A guest post by Mimi Sells of OFJCC.
Recently, we drove with friends to Ashland to see a couple of plays in the 2011 season of the venerable Oregon Shakespeare Festival. Beyond a dazzling dunk into contemporary and Elizabethan drama, I was reminded of a few things relevant to all of us who market for a living.
The first night we saw “August: Osage County,” a Pulitzer Prize-winning play about a dysfunctional Oklahoma family. However, the play we thought we were seeing and the play we actually saw were two different things. We arrived to learn that the Bowmer Theatre had to close for structural repairs, and the play would be relocated to a smaller theater at Oregon State University. Only 300 seats vs. the 600 tickets sold were available, so it would be a first-come, first-served experience.
The festival staff compensated by offering all patrons the opportunity to get either a refund or a voucher for another play. And for the 300 who made it into the new theater, the performance would be free. We arrived early to wait in line and get our seats. The festival staff was on hand to direct us to the location of the unfamiliar theater and to delight us with free chocolates while we waited. We felt well-attended to.
Lesson #1: If you must tell a customer bad news, leaven it with care, consideration, options for satisfaction … and freebies.
Once inside, we faced a stage that was completely bare, save for about a dozen school chairs situated across the stage in twos, threes, and fours.
The director came on stage, apologizing for the lack of a set—which in its original staging was comprised of a three-story home, replete with sitting rooms, kitchen, and an attic bedroom. He walked us through the chair set-ups, naming each set as a particular locale in the home. He also advised us that there would be one violent scene that could not safely be performed on this stage. Instead, the stage manager would come out and tell us what was occurring, so that we could safely segue to the next scene.

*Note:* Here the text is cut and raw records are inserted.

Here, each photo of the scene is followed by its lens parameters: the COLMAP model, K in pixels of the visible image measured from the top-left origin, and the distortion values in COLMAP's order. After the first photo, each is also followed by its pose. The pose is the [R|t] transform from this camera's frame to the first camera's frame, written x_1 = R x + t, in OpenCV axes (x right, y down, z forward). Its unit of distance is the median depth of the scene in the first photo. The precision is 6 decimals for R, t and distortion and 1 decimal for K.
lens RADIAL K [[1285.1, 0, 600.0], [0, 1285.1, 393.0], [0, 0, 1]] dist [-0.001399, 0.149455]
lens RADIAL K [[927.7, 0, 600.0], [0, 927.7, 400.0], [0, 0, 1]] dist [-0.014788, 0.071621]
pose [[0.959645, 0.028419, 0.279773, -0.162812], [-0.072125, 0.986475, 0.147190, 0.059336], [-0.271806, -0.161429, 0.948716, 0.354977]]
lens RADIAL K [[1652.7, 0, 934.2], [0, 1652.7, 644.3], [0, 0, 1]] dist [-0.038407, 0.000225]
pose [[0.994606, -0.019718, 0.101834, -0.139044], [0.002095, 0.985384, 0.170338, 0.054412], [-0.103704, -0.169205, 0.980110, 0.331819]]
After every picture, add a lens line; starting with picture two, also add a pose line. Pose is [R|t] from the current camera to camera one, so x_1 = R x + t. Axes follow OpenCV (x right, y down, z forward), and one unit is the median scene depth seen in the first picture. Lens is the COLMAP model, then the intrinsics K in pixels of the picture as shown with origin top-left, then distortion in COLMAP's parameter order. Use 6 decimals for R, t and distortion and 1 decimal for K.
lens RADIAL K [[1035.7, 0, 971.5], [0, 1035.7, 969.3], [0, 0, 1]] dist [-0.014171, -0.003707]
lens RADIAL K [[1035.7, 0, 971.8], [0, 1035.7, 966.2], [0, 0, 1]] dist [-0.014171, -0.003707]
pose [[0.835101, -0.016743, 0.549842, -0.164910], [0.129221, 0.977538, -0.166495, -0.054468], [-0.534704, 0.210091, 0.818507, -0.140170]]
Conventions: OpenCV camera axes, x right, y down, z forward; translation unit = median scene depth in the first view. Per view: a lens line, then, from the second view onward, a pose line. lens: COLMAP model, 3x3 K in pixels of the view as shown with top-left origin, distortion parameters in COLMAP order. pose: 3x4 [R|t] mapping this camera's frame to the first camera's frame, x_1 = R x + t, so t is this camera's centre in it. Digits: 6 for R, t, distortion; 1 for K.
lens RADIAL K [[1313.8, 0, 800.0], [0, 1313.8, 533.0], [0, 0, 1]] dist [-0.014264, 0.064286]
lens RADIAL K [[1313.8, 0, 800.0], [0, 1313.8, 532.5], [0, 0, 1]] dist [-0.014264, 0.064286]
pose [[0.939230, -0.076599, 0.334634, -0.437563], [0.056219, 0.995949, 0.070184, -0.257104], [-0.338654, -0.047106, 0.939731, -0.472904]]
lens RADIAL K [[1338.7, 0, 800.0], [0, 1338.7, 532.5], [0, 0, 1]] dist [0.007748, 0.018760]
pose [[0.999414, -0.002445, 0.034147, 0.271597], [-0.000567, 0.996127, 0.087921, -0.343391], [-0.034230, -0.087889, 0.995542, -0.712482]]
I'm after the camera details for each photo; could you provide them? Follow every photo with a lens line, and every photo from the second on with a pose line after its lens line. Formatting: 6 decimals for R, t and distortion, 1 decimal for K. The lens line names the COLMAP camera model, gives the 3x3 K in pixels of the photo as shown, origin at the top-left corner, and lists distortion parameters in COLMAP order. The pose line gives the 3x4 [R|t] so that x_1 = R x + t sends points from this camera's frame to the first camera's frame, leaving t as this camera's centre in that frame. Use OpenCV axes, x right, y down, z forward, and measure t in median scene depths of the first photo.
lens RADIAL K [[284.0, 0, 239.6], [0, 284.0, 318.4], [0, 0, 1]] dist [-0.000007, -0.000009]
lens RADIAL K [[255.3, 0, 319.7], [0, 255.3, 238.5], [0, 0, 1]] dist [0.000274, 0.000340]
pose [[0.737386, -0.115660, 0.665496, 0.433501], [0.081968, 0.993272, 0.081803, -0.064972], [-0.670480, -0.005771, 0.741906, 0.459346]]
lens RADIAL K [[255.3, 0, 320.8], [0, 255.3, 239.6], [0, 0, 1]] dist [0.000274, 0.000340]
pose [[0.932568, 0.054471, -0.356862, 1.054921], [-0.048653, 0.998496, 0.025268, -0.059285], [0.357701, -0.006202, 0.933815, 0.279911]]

Not knowing what to expect, we watched the play unfold. The acting was brilliant, the characters deftly drawn, the dialogue powerful and resonant. We forgot that there was no set. We were all deeply immersed in the drama. We could imagine the attic bedroom, the staircase, the kitchen—and all the pain, humor, and insight the author intended. We all stood for a thundering ovation, moved to tears by this powerful work.
Lesson #2: At the end of the day, marketing is about content. Great content moves people. You can wrap crap writing in a gorgeous red bow, fancy website, or colorful ad, but if you don’t provide information or writing that moves people, it’s still crap.
The next night we saw Shakespeare’s “Love’s Labour’s Lost” in the outdoor theater in the round. The director staged this comedy of love in the fifties with the entourage of the king dressed and cavorting as a college varsity team. The young queen and her coterie were dressed and behaved like spoiled sorority sisters, with their sweater sets, puffed skirts, and ponytails. It was clever costuming and clever staging, and we were initially smitten with the hijinks and collegiate repartee overlaid on Shakespeare’s poetry.
Lesson #3: Shakespeare has been around for centuries, but his works remain fresh because every director brings a new sensibility, nuance, or style to it. His “brand” doesn’t get old and stale because we renew it every time it’s staged.
We made it to intermission. However, two of the couples decided they’d had enough. They didn’t enjoy all the silly wordplay. We, however, stayed to the end as we rarely get to see Shakespeare’s plays. Our friends, however, didn’t miss much; the second act was more disappointing because instead of the typical joyful pairing of young lovers, they end up postponing their amour for a year.
Lesson #4: Even Shakespeare can write a stinker. We all try to be original, to produce great and lasting creative content. It’s good, however, to remember that even William wrote a clunker or two … and it hasn’t diminished his reputation. He just kept at it. And so should we all.
We marketers may not be producing great works of lasting literature … but Shakespeare, in his lifetime, wasn’t doing so either. Like us, he was making a living by his wits. And therein lies the tale.
Mimi Sells is the chief marketing officer of Oshman Family JCC.